The St Brice’s Day Massacre

King Æthelred ordered the massacre of Danes in England on November 13th, 1002.


Why St Brice became so popular in Anglo-Saxon England is a mystery. A Gaulish cleric of the fourth century, he succeeded St Martin as Bishop of Tours and behaved so badly that he was driven out of his diocese, but he changed his ways and was greatly revered by the time he died in 444. Little memory of him survives today, except for the massacre ordered on his festival day by King Ethelred of England.

Æthelred the Unready, or the Ill-Advised, had been king since the age of twelve in 978, after his step-brother had been murdered at Corfe on the orders of Æthelred's mother. The pretence that all the leading magnates and churchmen of England had preferred Ethelred to his brother failed to convince and the administration soon had to struggle with fresh waves of attacks by Vikings, who found England temptingly weak. Normandy, ruled by descendants of Norsemen, provided them with handy harbours and they established a base on the Isle of Wight. Sometimes there was fierce English resistance. In 991 Ealdorman Brihtnoth was killed at the famous battle of Maldon in Essex by a Viking host under Olaf Tryggvason, a Norwegian who returned to plunder the north-east in 993. The next year, he and Swein Forkbeard, the Danish king, attacked London together unsuccessfully. Olaf turned to harry the south-east, but Æthelred succeeded in buying him off. The men of Devon stood firm in 998. More often, however, English generals and officials seem to have been incompetent or irresolute.

Unlike his predecessors, Æthelred seldom led troops in battle himself and his regime was unable to find an effective military leader. He strengthened the English navy. He paid Danegeld. He made an agreement with Duke Richard of Normandy that neither would shelter the other's enemies.
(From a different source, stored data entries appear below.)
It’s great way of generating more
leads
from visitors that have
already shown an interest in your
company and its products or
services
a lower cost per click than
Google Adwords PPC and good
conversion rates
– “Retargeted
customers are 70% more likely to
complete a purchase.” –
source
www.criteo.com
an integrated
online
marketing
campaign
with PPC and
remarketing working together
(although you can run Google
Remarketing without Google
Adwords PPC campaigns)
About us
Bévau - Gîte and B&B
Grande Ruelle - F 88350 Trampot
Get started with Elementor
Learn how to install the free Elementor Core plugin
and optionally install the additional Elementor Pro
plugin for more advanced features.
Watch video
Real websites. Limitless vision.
In the spring of 1002 he married Emma, Duke Richard's daughter and a formidable person in her own right, to cement the alliance.

Perhaps encouraged by the Norman connection, Æthelred gave the order for the slaughter of 'all the Danish men who were among the English race' on St Brice's Day because they meant to kill him and his advisers and take over the kingdom. Danes had been settled in numbers in the Danelaw in England for a hundred years and more, and it would hardly have been possible to murder them. Maybe the decree applied only to more recent arrivals, but whether the government was capable of organising a mass killing effectively is in considerable doubt. How many were actually massacred is uncertain.
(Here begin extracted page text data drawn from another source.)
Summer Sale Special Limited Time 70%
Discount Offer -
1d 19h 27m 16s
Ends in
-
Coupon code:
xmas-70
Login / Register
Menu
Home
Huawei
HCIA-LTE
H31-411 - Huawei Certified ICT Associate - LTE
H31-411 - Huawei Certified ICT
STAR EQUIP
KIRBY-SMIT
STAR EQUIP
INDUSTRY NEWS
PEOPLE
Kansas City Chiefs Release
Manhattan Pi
Certainly some Danes were killed, and not only men. In Oxford threatened Danish families broke into St Frideswide's church for sanctuary and resisted the local people's efforts to evict them. The local people then burned the place down and the Danes were presumably burned alive with it. This is mentioned in a charter Æthelred issued to St Frideswide's in 1004, in which he recalled his order for 'a just extermination' of all the Danes in England, who had 'sprouted like a cockle amongst the wheat'. His decree had been issued, he claimed, on the advice of all his leading men and magnates.
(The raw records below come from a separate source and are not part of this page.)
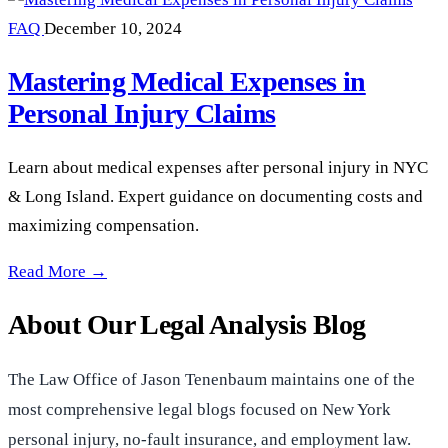
FAQ
December 10, 2024
Mastering Medical Expenses in
Personal Injury Claims
Learn about medical expenses after personal injury in NYC
& Long Island. Expert guidance on documenting costs and
maximizing compensation.
Mastering Medical Expenses in Personal Injury Claims —
Read More →
About Our Legal Analysis Blog
The Law Office of Jason Tenenbaum maintains one of the
most comprehensive legal blogs focused on New York
personal injury, no-fault insurance, and employment law.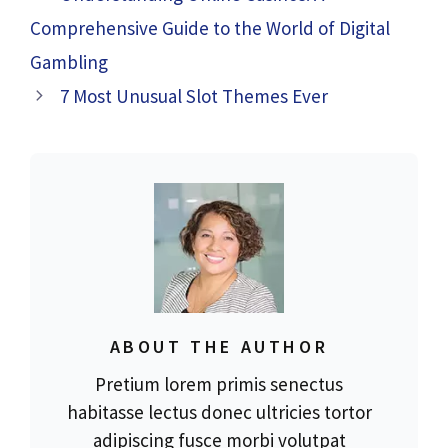
Comprehensive Guide to the World of Digital
Gambling
7 Most Unusual Slot Themes Ever
ABOUT THE AUTHOR
Pretium lorem primis senectus
habitasse lectus donec ultricies tortor
adipiscing fusce morbi volutpat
One of those killed at Oxford, apparently, was Gunnhild, the sister of Swein Forkbeard, which inevitably sharpened the latter’s hostility. The following summer he sacked Exeter which, significantly perhaps, Æthelred had bestowed on Emma. Swein went on to harry Wessex and destroy Wilton. The Viking assaults intensified and a royal charter of 1004 spoke of 'the anger of God raging with ever increasing savagery against us.' When Æthelred died in 1016, almost the whole of England was ruled by Swein Forkbeard's son Cnut. The following year he appropriated Emma.